Compare Prompts#

In this guide we compare prompts

Environment setup#

In this guide, we use the OpenAI API

pip install openai
export OPENAI_API_KEY="sk-..."

Data preparation#

We load a publically available congressional bill summarization dataset from HuggingFace.

We also prepare an example bill with its summary to include in a prompt as an example response.

import pandas as pd
from datasets import load_dataset
billsum = load_dataset("billsum")
billsum_df = pd.DataFrame(billsum["ca_test"]).sample(10, random_state=278487)
example_bill = billsum["test"][6]["text"]
example_bill_summary = billsum["test"][6]["summary"]

LLM response generation#

We use two different prompt templates to generate responses

from langchain.chat_models import ChatOpenAI
from langchain.chains import LLMChain
from langchain.prompts import PromptTemplate

gpt35 = ChatOpenAI(temperature=0.0, max_tokens=100)

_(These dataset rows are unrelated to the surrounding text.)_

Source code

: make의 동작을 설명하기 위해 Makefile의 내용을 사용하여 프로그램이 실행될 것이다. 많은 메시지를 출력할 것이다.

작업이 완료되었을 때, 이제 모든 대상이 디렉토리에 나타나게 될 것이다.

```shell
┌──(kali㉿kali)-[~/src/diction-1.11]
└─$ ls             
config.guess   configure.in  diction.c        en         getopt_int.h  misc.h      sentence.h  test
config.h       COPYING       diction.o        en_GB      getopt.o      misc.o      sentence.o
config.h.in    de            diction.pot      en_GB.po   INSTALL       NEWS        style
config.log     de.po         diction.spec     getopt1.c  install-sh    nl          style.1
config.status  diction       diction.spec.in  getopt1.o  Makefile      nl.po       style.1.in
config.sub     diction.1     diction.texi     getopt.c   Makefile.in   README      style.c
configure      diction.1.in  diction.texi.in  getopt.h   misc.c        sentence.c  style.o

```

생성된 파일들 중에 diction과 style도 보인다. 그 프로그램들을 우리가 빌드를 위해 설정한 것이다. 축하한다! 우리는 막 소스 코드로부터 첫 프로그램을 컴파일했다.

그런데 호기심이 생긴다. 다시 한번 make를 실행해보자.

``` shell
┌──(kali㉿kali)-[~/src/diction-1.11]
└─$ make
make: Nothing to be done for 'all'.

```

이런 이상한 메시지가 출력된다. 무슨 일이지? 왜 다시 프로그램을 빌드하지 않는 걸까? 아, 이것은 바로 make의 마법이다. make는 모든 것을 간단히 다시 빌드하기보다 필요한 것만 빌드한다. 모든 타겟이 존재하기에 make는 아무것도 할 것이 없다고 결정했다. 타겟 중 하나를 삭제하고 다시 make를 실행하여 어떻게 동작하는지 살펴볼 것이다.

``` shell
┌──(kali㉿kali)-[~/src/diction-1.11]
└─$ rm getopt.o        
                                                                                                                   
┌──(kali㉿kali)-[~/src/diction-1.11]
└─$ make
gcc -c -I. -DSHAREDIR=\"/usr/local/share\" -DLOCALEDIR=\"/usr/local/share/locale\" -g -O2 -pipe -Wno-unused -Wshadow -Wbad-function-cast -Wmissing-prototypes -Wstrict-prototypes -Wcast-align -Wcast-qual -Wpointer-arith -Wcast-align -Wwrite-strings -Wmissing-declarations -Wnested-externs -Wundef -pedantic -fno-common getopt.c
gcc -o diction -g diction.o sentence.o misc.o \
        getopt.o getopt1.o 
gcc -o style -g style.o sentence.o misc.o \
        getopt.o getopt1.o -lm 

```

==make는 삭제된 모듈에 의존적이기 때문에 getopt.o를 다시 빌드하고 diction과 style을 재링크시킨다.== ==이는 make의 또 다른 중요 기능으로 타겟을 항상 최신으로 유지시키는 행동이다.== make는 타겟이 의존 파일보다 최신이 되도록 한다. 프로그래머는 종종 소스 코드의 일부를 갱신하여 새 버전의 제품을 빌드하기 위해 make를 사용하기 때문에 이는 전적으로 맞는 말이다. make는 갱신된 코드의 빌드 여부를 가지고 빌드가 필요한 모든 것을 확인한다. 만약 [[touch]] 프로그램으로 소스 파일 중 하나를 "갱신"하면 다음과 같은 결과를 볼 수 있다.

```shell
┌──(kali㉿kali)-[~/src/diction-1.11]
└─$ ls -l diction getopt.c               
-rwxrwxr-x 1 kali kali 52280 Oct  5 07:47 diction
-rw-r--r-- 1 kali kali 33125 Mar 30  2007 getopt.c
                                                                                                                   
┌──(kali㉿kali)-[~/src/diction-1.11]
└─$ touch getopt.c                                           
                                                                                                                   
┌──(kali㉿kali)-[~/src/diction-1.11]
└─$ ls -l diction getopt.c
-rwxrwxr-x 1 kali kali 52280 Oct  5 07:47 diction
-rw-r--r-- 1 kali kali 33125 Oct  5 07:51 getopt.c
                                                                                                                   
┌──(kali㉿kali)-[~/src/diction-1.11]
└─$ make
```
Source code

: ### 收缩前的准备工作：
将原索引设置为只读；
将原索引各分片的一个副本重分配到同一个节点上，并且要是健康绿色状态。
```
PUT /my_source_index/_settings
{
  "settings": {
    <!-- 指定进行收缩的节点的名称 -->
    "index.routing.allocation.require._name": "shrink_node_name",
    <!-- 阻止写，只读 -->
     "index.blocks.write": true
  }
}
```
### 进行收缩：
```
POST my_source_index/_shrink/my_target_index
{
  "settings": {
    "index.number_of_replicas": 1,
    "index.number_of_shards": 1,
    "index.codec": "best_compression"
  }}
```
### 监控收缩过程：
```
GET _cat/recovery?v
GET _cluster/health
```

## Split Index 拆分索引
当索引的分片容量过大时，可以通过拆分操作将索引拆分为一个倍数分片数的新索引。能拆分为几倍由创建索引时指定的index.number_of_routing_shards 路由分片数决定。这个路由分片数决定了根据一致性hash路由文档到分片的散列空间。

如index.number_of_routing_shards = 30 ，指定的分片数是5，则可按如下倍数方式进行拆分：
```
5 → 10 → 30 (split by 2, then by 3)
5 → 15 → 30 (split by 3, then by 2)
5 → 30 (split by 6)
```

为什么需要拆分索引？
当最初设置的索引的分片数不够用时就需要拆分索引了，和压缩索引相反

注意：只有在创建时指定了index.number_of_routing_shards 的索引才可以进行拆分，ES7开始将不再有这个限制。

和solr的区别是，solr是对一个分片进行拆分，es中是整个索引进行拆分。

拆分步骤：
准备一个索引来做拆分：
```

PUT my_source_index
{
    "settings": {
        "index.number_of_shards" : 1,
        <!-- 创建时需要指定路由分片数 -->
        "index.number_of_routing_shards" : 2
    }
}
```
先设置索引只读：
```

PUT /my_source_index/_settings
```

prompt0_template= PromptTemplate(
	input_variables=["text"],
	template="""
	Text: {text}
	Summary:
	"""
)

prompt1_template = PromptTemplate(
	input_variables=["text", "example_bill", "example_bill_summary"],
	template="""
	You are an expert summarizer of legal text. A good summary 
	captures the most important information in the text and doesnt focus too much on small details.
	Make sure to use your expert legal knowledge in summarizing.
	===
	Text: {example_bill}
	Summary: {example_bill_summary}
	===
	Text: {text}
	Summary:
	"""
)

prompt0_chain = LLMChain(llm=gpt35, prompt=prompt0_template)
prompt1_chain = LLMChain(llm=gpt35, prompt=prompt1_template)


# generate summaries with truncated text
prompt0_summaries = [prompt0_chain.run(bill[:3000]) for bill in billsum_df.text]
prompt1_summaries = [
	prompt1_chain({"text" : bill[:3000], "example_bill" : example_bill, "example_bill_summary" : example_bill_summary})["text"]
	for bill in billsum_df.text
]

Create test suite#

For this test suite, we will use BERTScore to measure how much the candidate summaries approach the reference summaries by upgrading our prompt with task-specific detail and an example.

from arthur_bench.run.testsuite import TestSuite
my_suite = TestSuite(
	"congressional_bills_to_reference", 
	"bertscore", 
	input_text_list=list(billsum_df.text),
	reference_output_list=list(billsum_df.summary)
)

Run test suite#

my_suite.run("prompt0_summaries", candidate_output_list=prompt0_summaries)
my_suite.run("prompt1_summaries", candidate_output_list=prompt1_summaries)

View results#

Run bench from your command line to visualize the run results comparing the different temperature settings.